* **ТЕКСТ ДЛЯ АНАЛИЗА**
_ _ _

А теперь сопоставим этот факт со смыслом последней фразы, начинающейся с "NB": "Все пропуски в сем сочинении..."

Сразу вопрос: о каком "сем" сочинении идет речь? В "Разговоре" только одна строка точек, и читатель к этому месту уже успел об этом забыть, потому что в следующей после "Разговора" первой главе романа таких точек очень много, и первая мысль, которая должна была возникнуть у читателя, естественно замыкалась именно на первой главе.

Казалось бы, все ясно, и вопросов здесь быть не может. Вот только это словечко "сие"... К чему же все-таки оно относится? Грамматика требует, чтобы слово "сие" относилось к чему-то написанному, причем к непосредственно предшествующему этому слову. А предшествует ему упоминание только о "Разговоре"... В котором всего одна строка точек...

Исходя из характера всей публикации в целом, слово "сие", формально относясь только к "Разговору", что подтверждается также смыслом и характером простановки знака "NB", все же вызывает стойкую ассоциацию с неупомянутой первой главой. При этом неизбежно возникает подсознательный процесс, в результате которого "Разговор" и первая глава все более воспринимаются как нечто единое. Согласен: читатель — не аналитик, и он вряд ли делал такую структурную раскладку в том далеком 1825 году. Да ему и не нужно было быть аналитиком. Ведь достаточно того, что Пушкин оказался превосходным психологом: еще начиная с оформления обложки, вплоть до самой последней, шестидесятой страницы, он с использованием целой системы "внетекстовых структур" последовательно и методично провоцировал возникновение в подсознании своих читателей неконтролируемых ассоциаций, создающих впечатление о присутствии в романе некоего самостоятельного действующего лица в виде "сочинителя", а также того, что "Разговор книгопродавца с поэтом" и первая глава романа представляют собой две части единого смыслового целого.

Поскольку академическая наука не приводит характерных особенностей печатного текста второго издания первой главы, восполняю этот пробел. В этом издании страница 60 совершенно чистая; Пушкин перенес изменения текста двух стихов "Разговора книгопродавца с поэтом" в основной текст. Исчезла "поправка", а вместе с ней и "NB" о пропусках, обозначенных точками, хотя все точки в основном тексте сохранены - точно так же, как и сообщение о прохождении издания через цензуру (история сохранила даже подлинник цензорского ордера на вывоз этого тиража из типографии). Следовательно, NB с "точками" появилась в первом издании не в связи с цензорскими требованиями, как это утверждал Б.В. Томашевский, а все-таки увязывалась с содержанием первой части не приводимой в современных изданиях "поправки".

_ _ _

* **ЗАДАНИЯ К ВЫПОЛНЕНИЮ**
a - Из текста о пушкинском «Разговоре книгопродавца с поэтом» дословно перепишите отрывок, начиная со слов «А теперь сопоставим» и далее вплоть до слов «одна строка точек...».
b - Продолжите рассуждение о «Разговоре книгопродавца с поэтом» и первой главе романа с того места, на котором оно заканчивается.

Текст, извлечённый постранично
_ _ _

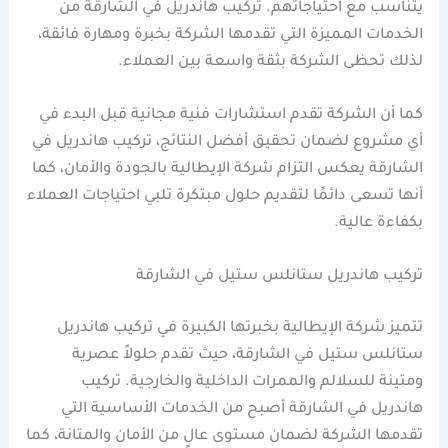
يتناسب مع احتياجاتهم. تركيب هاندريل في الشارقة من
الخدمات المميزة التي تقدمها الشركة بخبرة ومهارة فائقة،
لذلك تحظى الشركة بثقة واسعة بين العملاء.
كما أن الشركة تقدم استشارات فنية مجانية قبل البدء في
أي مشروع لضمان تحقيق أفضل النتائج، تركيب هاندريل في
الشارقة يعكس التزام شركة الإيطالية بالجودة والأمان، كما
أنها تسعى دائمًا لتقديم حلول مبتكرة تلبي احتياجات العملاء
بكفاءة عالية.
تركيب هاندريل ستانلس ستيل في الشارقة
تتميز شركة الإيطالية بخبرتها الكبيرة في تركيب هاندريل
ستانلس ستيل في الشارقة، حيث تقدم حلولاً عصرية
ومتينة للسلالم والممرات الداخلية والخارجية. تركيب
هاندريل في الشارقة أصبح من الخدمات الأساسية التي
تقدمها الشركة لضمان مستوى عالٍ من الأمان والمتانة، كما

_ _ _

* **ОТВЕТЫ ПО ЗАДАНИЯМ**
a -
А теперь сопоставим этот факт со смыслом последней фразы, начинающейся с "NB": "Все пропуски в сем сочинении..."

Сразу вопрос: о каком "сем" сочинении идет речь? В "Разговоре" только одна строка точек, и читатель к этому месту уже успел об этом забыть, потому что в следующей после "Разговора" первой главе романа таких точек очень много, и первая мысль, которая должна была возникнуть у читателя, естественно замыкалась именно на первой главе.

Казалось бы, все ясно, и вопросов здесь быть не может. Вот только это словечко "сие"... К чему же все-таки оно относится? Грамматика требует, чтобы слово "сие" относилось к чему-то написанному, причем к непосредственно предшествующему этому слову. А предшествует ему упоминание только о "Разговоре"... В котором всего одна строка точек...

b -
Еще одно отличие второго издания: на его обложке появились слова "Глава первая", отсутствие которых на обложке издания 1825 года до этого не так бросалось в глаза. Если вдуматься в смысл такого отсутствия, то обложка первого издания вместе со всем, что под ней было помещено, фактически содержала изложение содержания всего романа в сжатом виде; это — тот самый "план", к мнимому "отсутствию" которого привлекал внимание читателя Пушкин. И действительно — первая глава содержит намеки на все три путешествия, в лирической фабуле описывает Онегина, ведущего повествование через много лет после описываемых им событий; под этой же обложкой находится эпилог романа в виде "Разговора книгопродавца с поэтом"... Действительно, на обложке такого издания странно было бы видеть помету в виде "глава первая", принижающую значение издания, выходящего за рамки понятий о первой главе... В оборот были пущены лишь единичные экземпляры второго издания, но этого было вполне достаточно, чтобы привлечь внимание заинтересованных читателей к некоторым характерным моментам.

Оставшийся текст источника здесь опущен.